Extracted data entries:
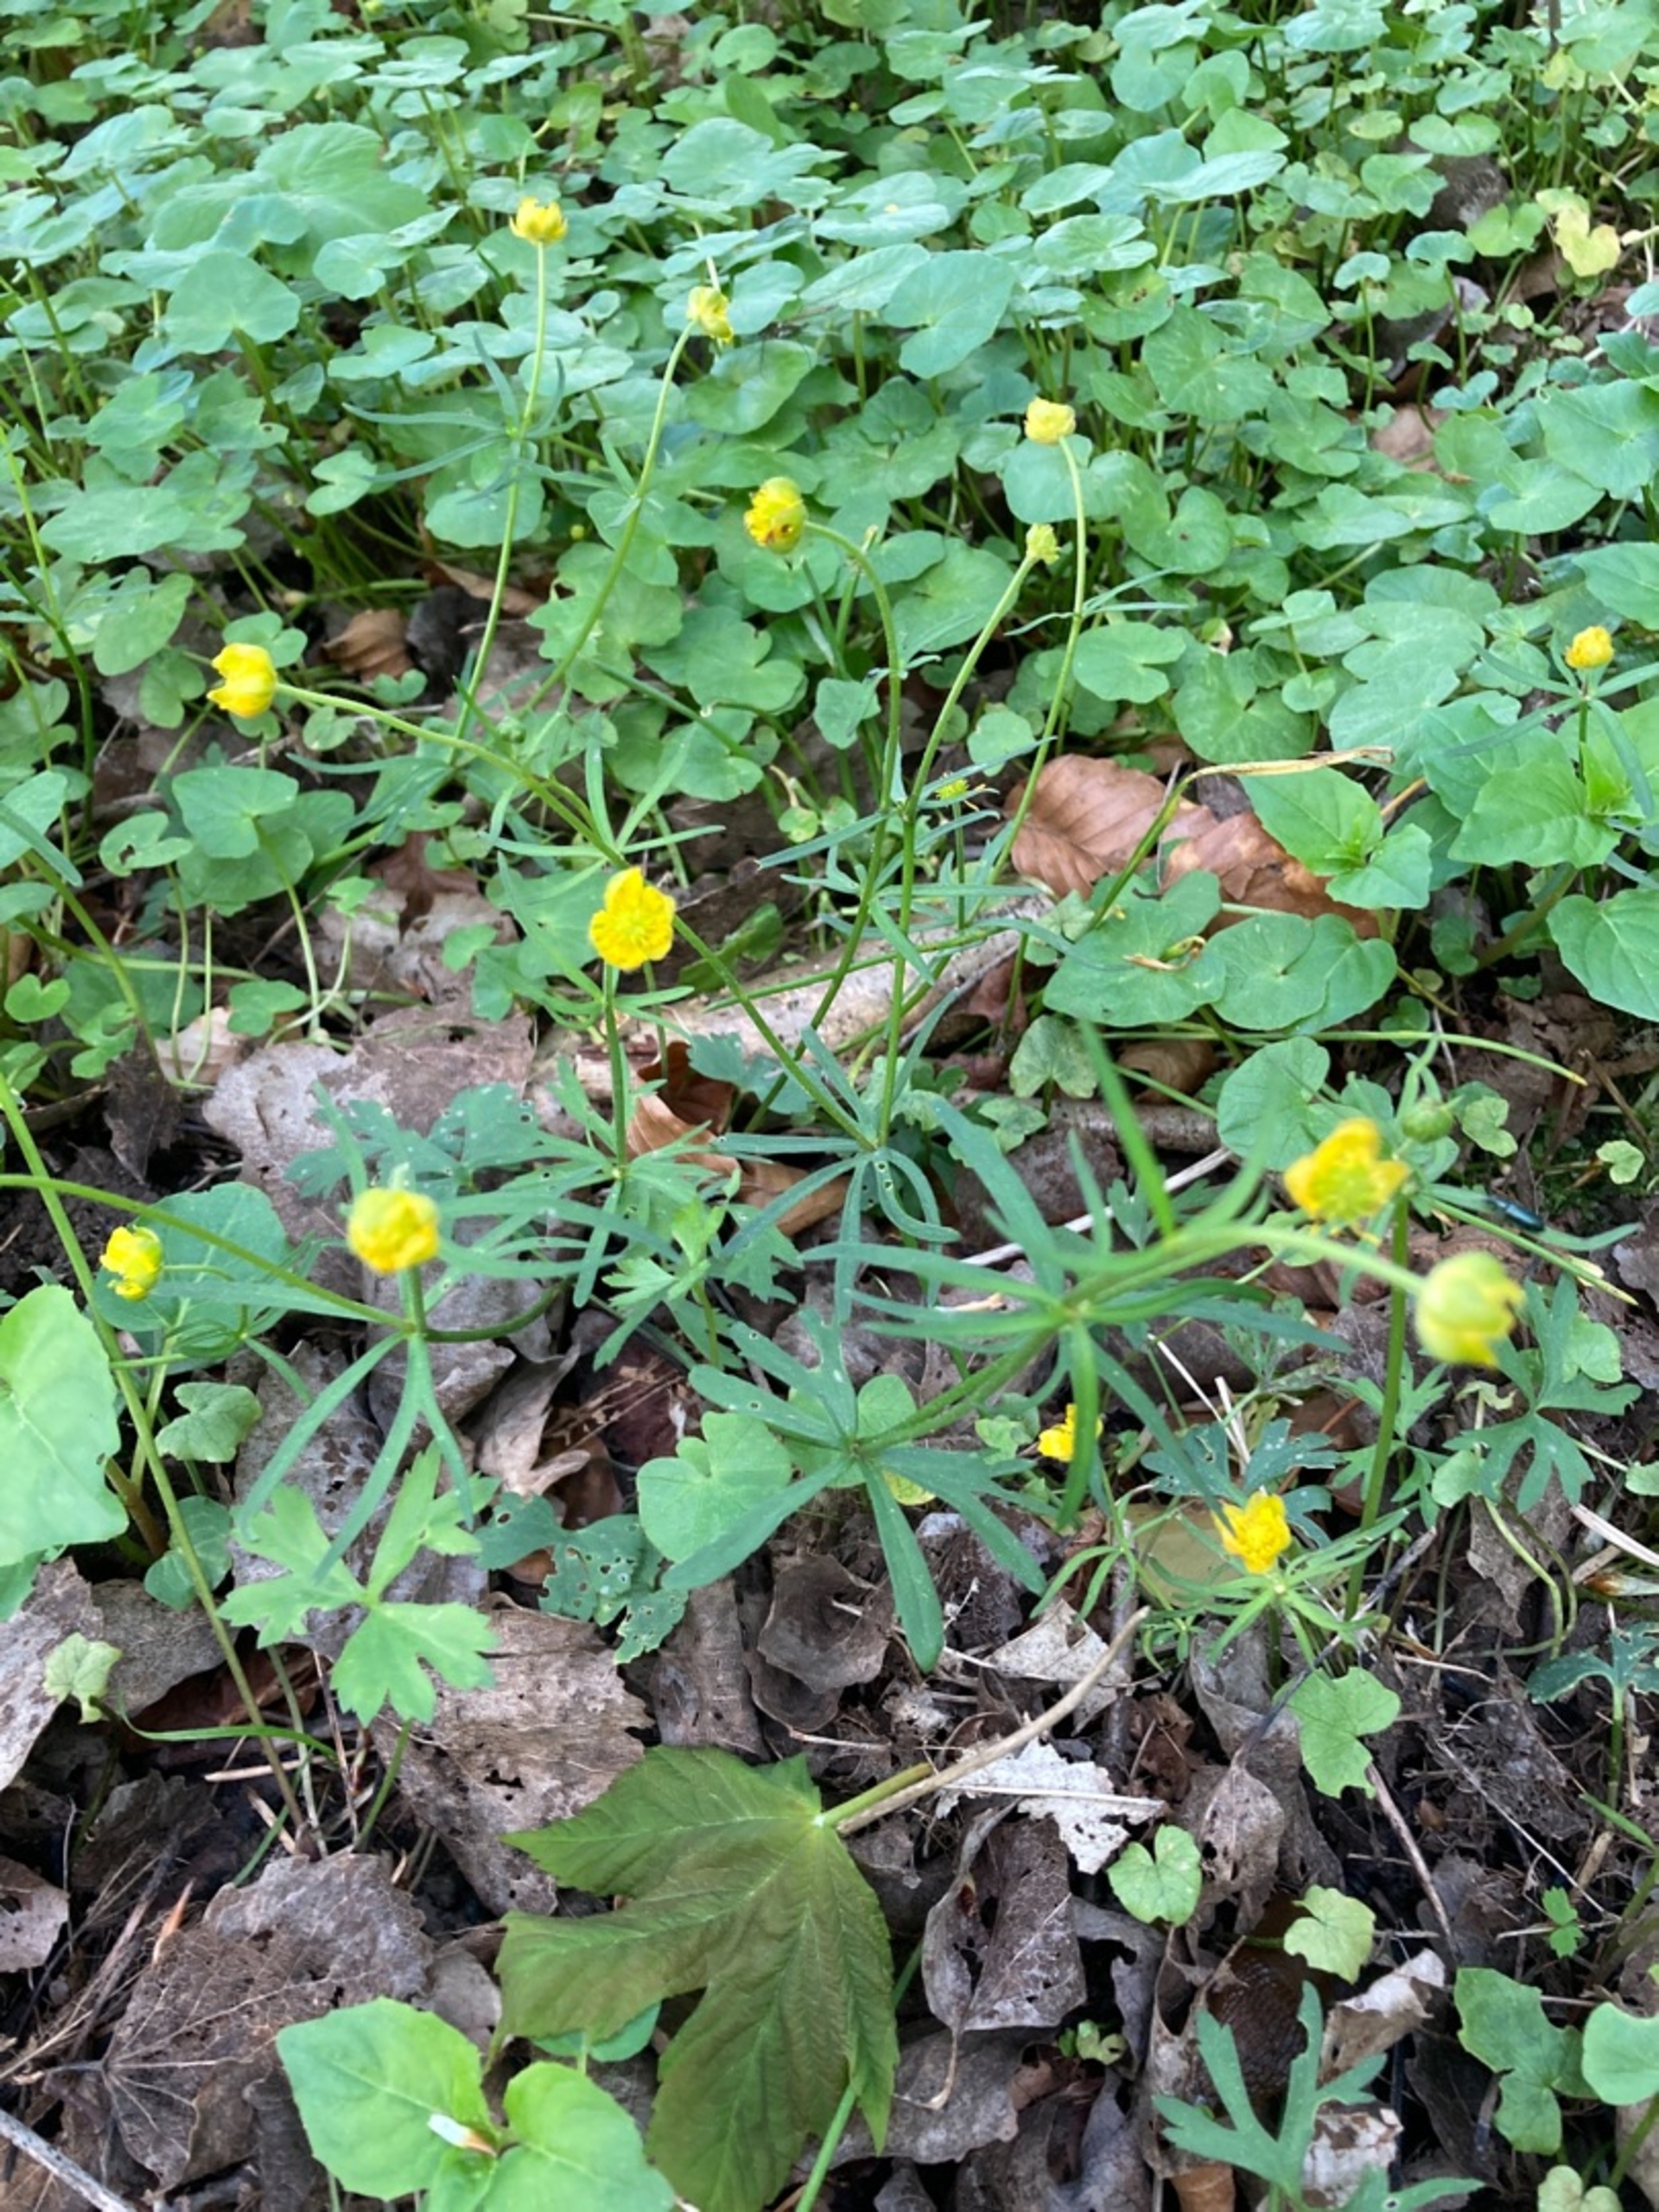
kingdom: Plantae
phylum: Tracheophyta
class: Magnoliopsida
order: Ranunculales
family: Ranunculaceae
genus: Ranunculus
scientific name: Ranunculus auricomus
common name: Nyrebladet ranunkel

**What you have to do**
Write out the text lines of every item above, unchanged, and omit the pictures.

**Written solution**
kingdom: Plantae
phylum: Tracheophyta
class: Magnoliopsida
order: Ranunculales
family: Ranunculaceae
genus: Ranunculus
scientific name: Ranunculus auricomus
common name: Nyrebladet ranunkel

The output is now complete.